Moussa Guel

Personal information
- Date of birth: 23 June 1999 (age 27)
- Place of birth: Cocody, Ivory Coast
- Height: 1.70 m (5 ft 7 in)
- Position: Forward

Team information
- Current team: Tikvesh
- Number: 22

Youth career
- 2009–2017: Lorient

Senior career*
- Years: Team / Apps / (Gls)
- 2016–2019: Lorient II / 53 / (7)
- 2017–2020: Lorient / 7 / (0)
- 2019–2020: → Quevilly-Rouen (loan) / 24 / (4)
- 2020–2022: Valenciennes / 20 / (1)
- 2021–2022: → Red Star (loan) / 30 / (3)
- 2022–2023: Red Star / 14 / (1)
- 2023–2025: Samsunspor / 2 / (0)
- 2023–2024: → Dunkerque (loan) / 8 / (0)
- 2025: Paris 13 Atletico / 15 / (2)
- 2025–2026: Bourg-Péronnas / 15 / (0)
- 2026–: Tikvesh / 15 / (1)

= Moussa Guel =

Ivorian footballer (born 1999)

Moussa Yann Cedric Guel (born 23 June 1999) is an Ivorian professional footballer who plays as a forward for Macedonian First Football League club Tikvesh.

==Career==
Guel started playing at the age of five, but formally joined FC Lorient in 2009, at ten years of age.

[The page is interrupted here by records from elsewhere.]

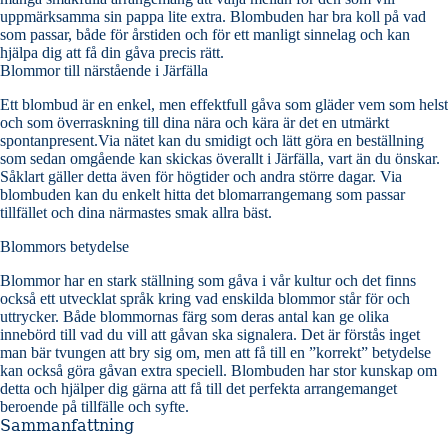
uppmärksamma sin pappa lite extra. Blombuden har bra koll på vad
som passar, både för årstiden och för ett manligt sinnelag och kan
hjälpa dig att få din gåva precis rätt.
Blommor till närstående i Järfälla
Ett blombud är en enkel, men effektfull gåva som gläder vem som helst
och som överraskning till dina nära och kära är det en utmärkt
spontanpresent.Via nätet kan du smidigt och lätt göra en beställning
som sedan omgående kan skickas överallt i Järfälla, vart än du önskar.
Såklart gäller detta även för högtider och andra större dagar. Via
blombuden kan du enkelt hitta det blomarrangemang som passar
tillfället och dina närmastes smak allra bäst.
Blommors betydelse
Blommor har en stark ställning som gåva i vår kultur och det finns
också ett utvecklat språk kring vad enskilda blommor står för och
uttrycker. Både blommornas färg som deras antal kan ge olika
innebörd till vad du vill att gåvan ska signalera. Det är förstås inget
man bär tvungen att bry sig om, men att få till en ”korrekt” betydelse
kan också göra gåvan extra speciell. Blombuden har stor kunskap om
detta och hjälper dig gärna att få till det perfekta arrangemanget
beroende på tillfälle och syfte.
Sammanfattning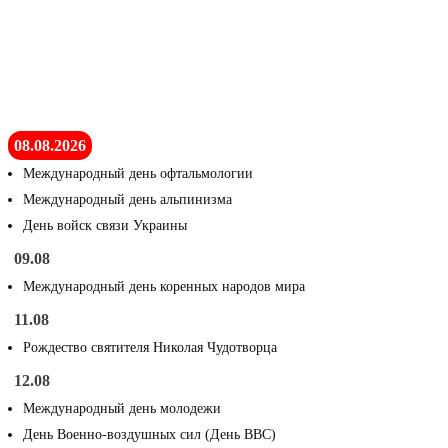
08.08.2026
Международный день офтальмологии
Международный день альпинизма
День войск связи Украины
09.08
Международный день коренных народов мира
11.08
Рождество святителя Николая Чудотворца
12.08
Международный день молодежи
День Военно-воздушных сил (День ВВС)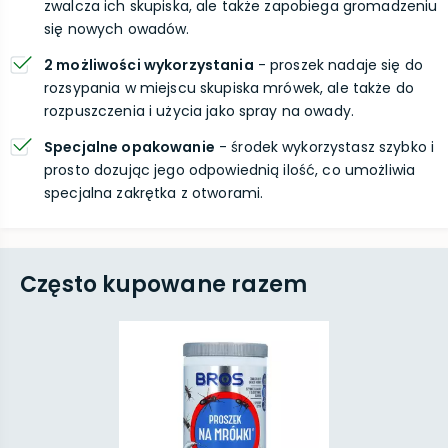
zwalcza ich skupiska, ale także zapobiega gromadzeniu
się nowych owadów.
2 możliwości wykorzystania
- proszek nadaje się do
rozsypania w miejscu skupiska mrówek, ale także do
rozpuszczenia i użycia jako spray na owady.
Specjalne opakowanie
- środek wykorzystasz szybko i
prosto dozując jego odpowiednią ilość, co umożliwia
specjalna zakrętka z otworami.
Często kupowane razem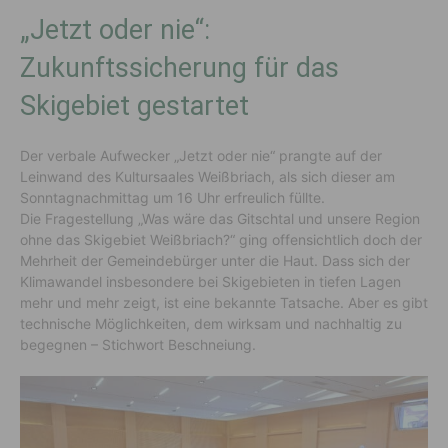
„Jetzt oder nie“:
Zukunftssicherung für das
Skigebiet gestartet
Der verbale Aufwecker „Jetzt oder nie“ prangte auf der
Leinwand des Kultursaales Weißbriach, als sich dieser am
Sonntagnachmittag um 16 Uhr erfreulich füllte.
Die Fragestellung „Was wäre das Gitschtal und unsere Region
ohne das Skigebiet Weißbriach?“ ging offensichtlich doch der
Mehrheit der Gemeindebürger unter die Haut. Dass sich der
Klimawandel insbesondere bei Skigebieten in tiefen Lagen
mehr und mehr zeigt, ist eine bekannte Tatsache. Aber es gibt
technische Möglichkeiten, dem wirksam und nachhaltig zu
begegnen – Stichwort Beschneiung.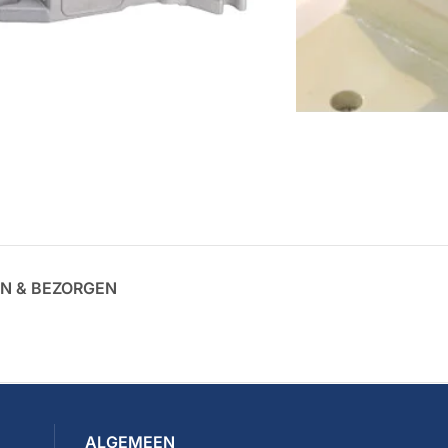
N & BEZORGEN
ALGEMEEN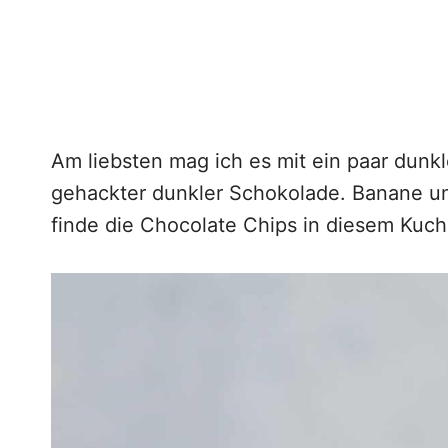
Am liebsten mag ich es mit ein paar dunk
gehackter dunkler Schokolade. Banane u
finde die Chocolate Chips in diesem Kuch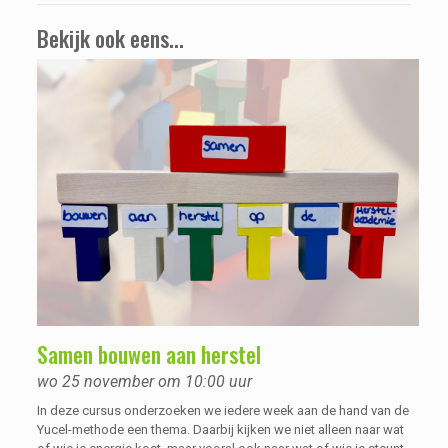
Bekijk ook eens...
Samen bouwen aan herstel
wo 25 november om 10:00 uur
In deze cursus onderzoeken we iedere week aan de hand van de
Yucel-methode een thema. Daarbij kijken we niet alleen naar wat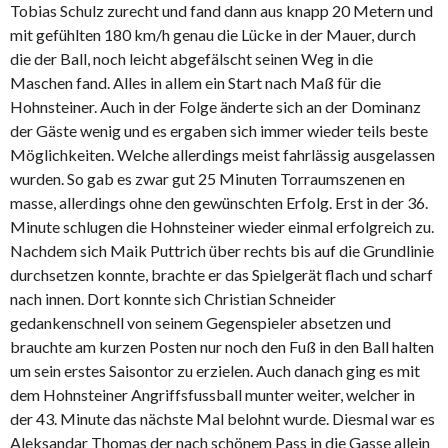
Tobias Schulz zurecht und fand dann aus knapp 20 Metern und
mit gefühlten 180 km/h genau die Lücke in der Mauer, durch
die der Ball, noch leicht abgefälscht seinen Weg in die
Maschen fand. Alles in allem ein Start nach Maß für die
Hohnsteiner. Auch in der Folge änderte sich an der Dominanz
der Gäste wenig und es ergaben sich immer wieder teils beste
Möglichkeiten. Welche allerdings meist fahrlässig ausgelassen
wurden. So gab es zwar gut 25 Minuten Torraumszenen en
masse, allerdings ohne den gewünschten Erfolg. Erst in der 36.
Minute schlugen die Hohnsteiner wieder einmal erfolgreich zu.
Nachdem sich Maik Puttrich über rechts bis auf die Grundlinie
durchsetzen konnte, brachte er das Spielgerät flach und scharf
nach innen. Dort konnte sich Christian Schneider
gedankenschnell von seinem Gegenspieler absetzen und
brauchte am kurzen Posten nur noch den Fuß in den Ball halten
um sein erstes Saisontor zu erzielen. Auch danach ging es mit
dem Hohnsteiner Angriffsfussball munter weiter, welcher in
der 43. Minute das nächste Mal belohnt wurde. Diesmal war es
Aleksandar Thomas der nach schönem Pass in die Gasse allein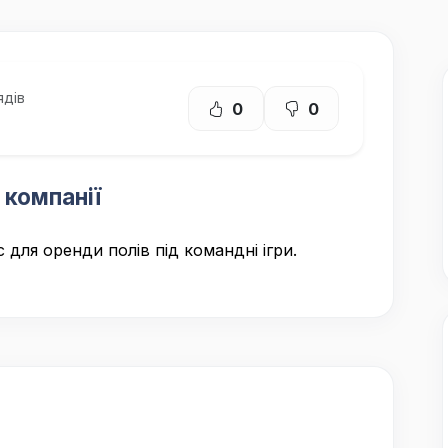
ядів
0
0
 компанії
 для оренди полів під командні ігри.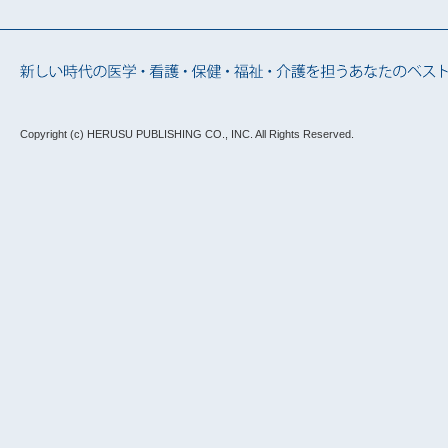
Copyright (c) HERUSU PUBLISHING CO., INC.
All Rights Reserved.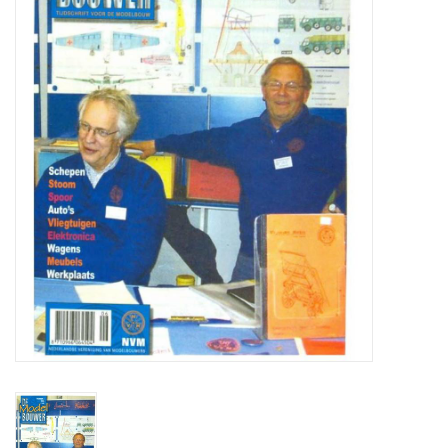
Zeitschriften
Neue Zeichnungen
NEUE ZEITSCHRIFTEN
ABONNEMENT DER
MODELLBAUER
Baubeschreibungen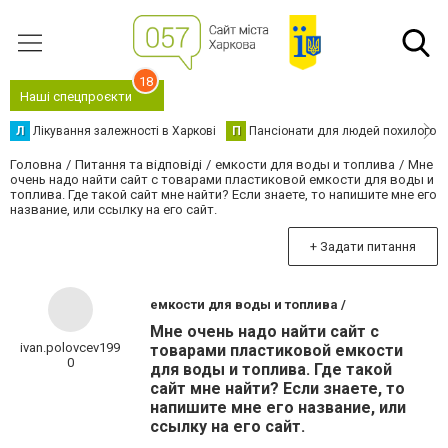
18
Наші спецпроєкти
Л
Лікування залежності в Харкові
П
Пансіонати для людей похилого в
Головна
Питання та відповіді
емкости для воды и топлива
Мне
очень надо найти сайт с товарами пластиковой емкости для воды и
топлива. Где такой сайт мне найти? Если знаете, то напишите мне его
название, или ссылку на его сайт.
+ Задати питання
емкости для воды и топлива /
Мне очень надо найти сайт с
ivan.polovcev199
товарами пластиковой емкости
0
для воды и топлива. Где такой
сайт мне найти? Если знаете, то
напишите мне его название, или
ссылку на его сайт.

He made his professional debut for Lorient in a 2–1 Ligue 2 win over FC Sochaux-Montbéliard on 8 December 2017.

After playing for Red Star on loan in the 2021–22 season, on 6 July 2022 Guel rejoined the club on a permanent basis.

He signed a 2.5-year contract with Samsunspor in January 2023.

==Personal life==
Moussa Guel holds both French and Ivorian nationalities. His father, Tchiressoua Guel, was also a professional footballer and represented the Ivory Coast national team.